■ EXERCISE INSTRUCTIONS ■
Reproduce the entries in full and exactly. Pictures stay out.

■ Dataset entries ■
#####

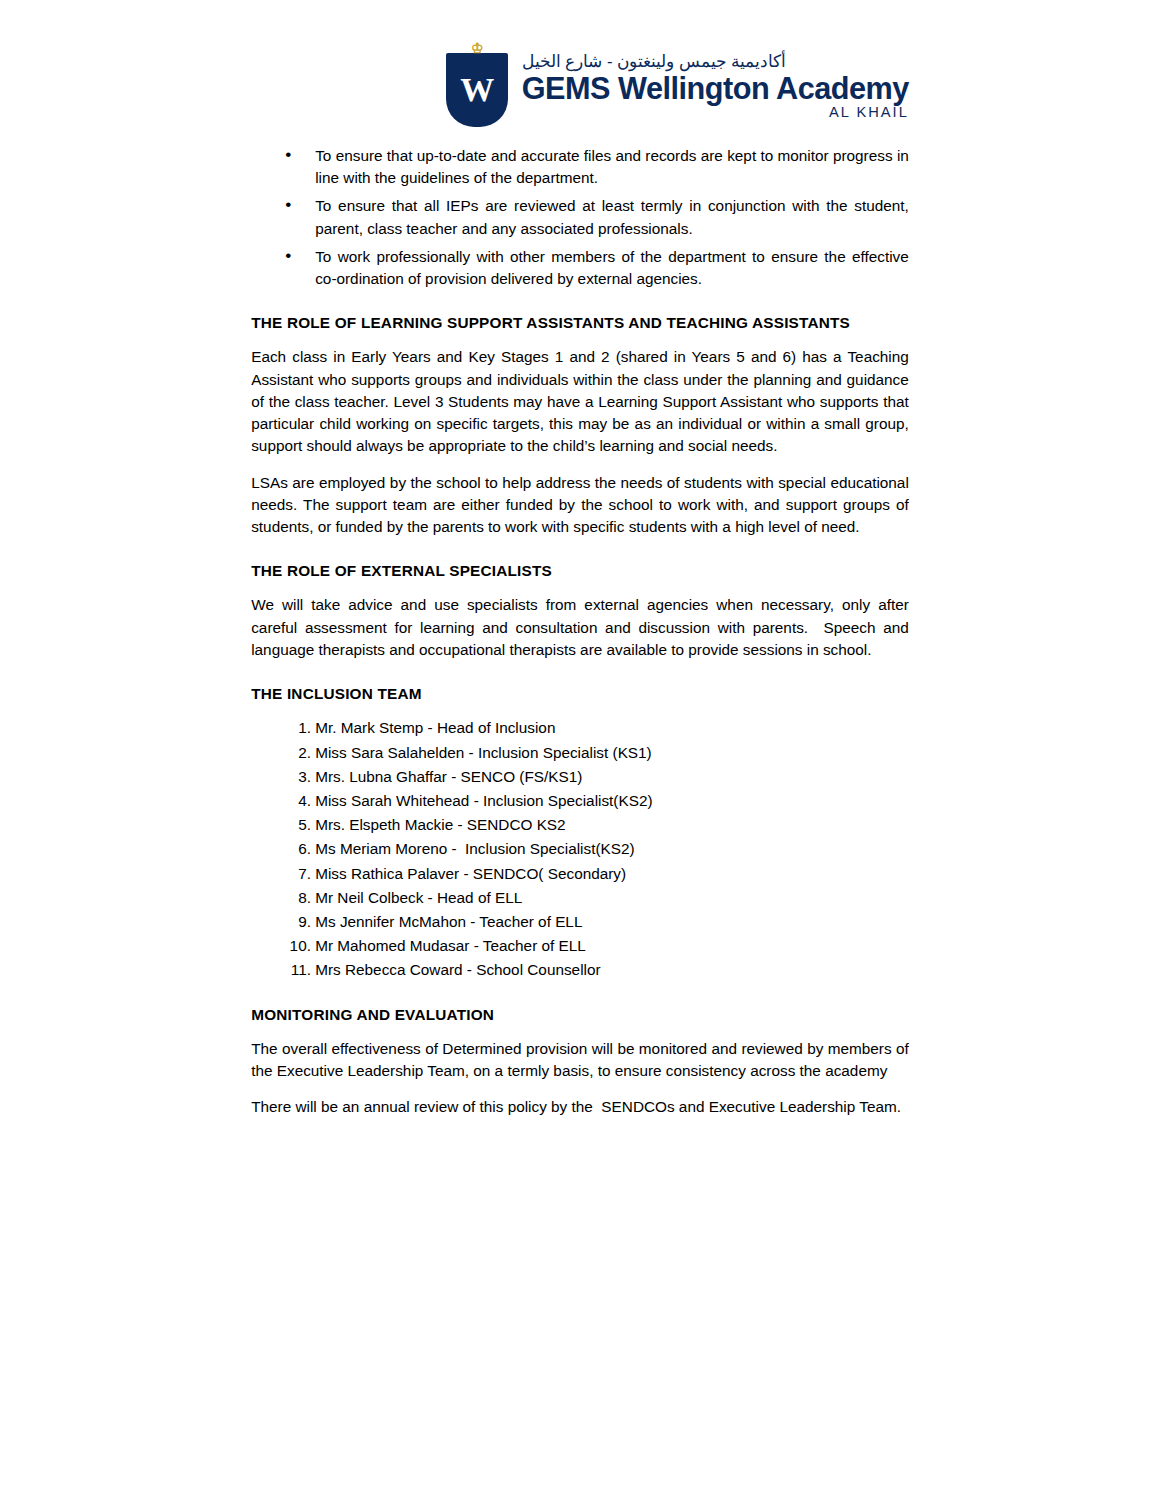W
أكاديمية جيمس ولينغتون - شارع الخيل
GEMS Wellington Academy
AL KHAIL
To ensure that up-to-date and accurate files and records are kept to monitor progress in line with the guidelines of the department.
To ensure that all IEPs are reviewed at least termly in conjunction with the student, parent, class teacher and any associated professionals.
To work professionally with other members of the department to ensure the effective co-ordination of provision delivered by external agencies.
The role of learning support assistants and teaching assistants
Each class in Early Years and Key Stages 1 and 2 (shared in Years 5 and 6) has a Teaching Assistant who supports groups and individuals within the class under the planning and guidance of the class teacher. Level 3 Students may have a Learning Support Assistant who supports that particular child working on specific targets, this may be as an individual or within a small group, support should always be appropriate to the child’s learning and social needs.
LSAs are employed by the school to help address the needs of students with special educational needs. The support team are either funded by the school to work with, and support groups of students, or funded by the parents to work with specific students with a high level of need.
The role of external specialists
We will take advice and use specialists from external agencies when necessary, only after careful assessment for learning and consultation and discussion with parents. Speech and language therapists and occupational therapists are available to provide sessions in school.
The inclusion team
Mr. Mark Stemp - Head of Inclusion
Miss Sara Salahelden - Inclusion Specialist (KS1)
Mrs. Lubna Ghaffar - SENCO (FS/KS1)
Miss Sarah Whitehead - Inclusion Specialist(KS2)
Mrs. Elspeth Mackie - SENDCO KS2
Ms Meriam Moreno - Inclusion Specialist(KS2)
Miss Rathica Palaver - SENDCO( Secondary)
Mr Neil Colbeck - Head of ELL
Ms Jennifer McMahon - Teacher of ELL
Mr Mahomed Mudasar - Teacher of ELL
Mrs Rebecca Coward - School Counsellor
Monitoring and evaluation
The overall effectiveness of Determined provision will be monitored and reviewed by members of the Executive Leadership Team, on a termly basis, to ensure consistency across the academy
There will be an annual review of this policy by the SENDCOs and Executive Leadership Team.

#####

■ EXERCISE RESULT ■
W
أكاديمية جيمس ولينغتون - شارع الخيل
GEMS Wellington Academy
AL KHAIL
To ensure that up-to-date and accurate files and records are kept to monitor progress in line with the guidelines of the department.
To ensure that all IEPs are reviewed at least termly in conjunction with the student, parent, class teacher and any associated professionals.
To work professionally with other members of the department to ensure the effective co-ordination of provision delivered by external agencies.
The role of learning support assistants and teaching assistants
Each class in Early Years and Key Stages 1 and 2 (shared in Years 5 and 6) has a Teaching Assistant who supports groups and individuals within the class under the planning and guidance of the class teacher. Level 3 Students may have a Learning Support Assistant who supports that particular child working on specific targets, this may be as an individual or within a small group, support should always be appropriate to the child’s learning and social needs.
LSAs are employed by the school to help address the needs of students with special educational needs. The support team are either funded by the school to work with, and support groups of students, or funded by the parents to work with specific students with a high level of need.
The role of external specialists
We will take advice and use specialists from external agencies when necessary, only after careful assessment for learning and consultation and discussion with parents. Speech and language therapists and occupational therapists are available to provide sessions in school.
The inclusion team
Mr. Mark Stemp - Head of Inclusion
Miss Sara Salahelden - Inclusion Specialist (KS1)
Mrs. Lubna Ghaffar - SENCO (FS/KS1)
Miss Sarah Whitehead - Inclusion Specialist(KS2)
Mrs. Elspeth Mackie - SENDCO KS2
Ms Meriam Moreno - Inclusion Specialist(KS2)
Miss Rathica Palaver - SENDCO( Secondary)
Mr Neil Colbeck - Head of ELL
Ms Jennifer McMahon - Teacher of ELL
Mr Mahomed Mudasar - Teacher of ELL
Mrs Rebecca Coward - School Counsellor
Monitoring and evaluation
The overall effectiveness of Determined provision will be monitored and reviewed by members of the Executive Leadership Team, on a termly basis, to ensure consistency across the academy
There will be an annual review of this policy by the SENDCOs and Executive Leadership Team.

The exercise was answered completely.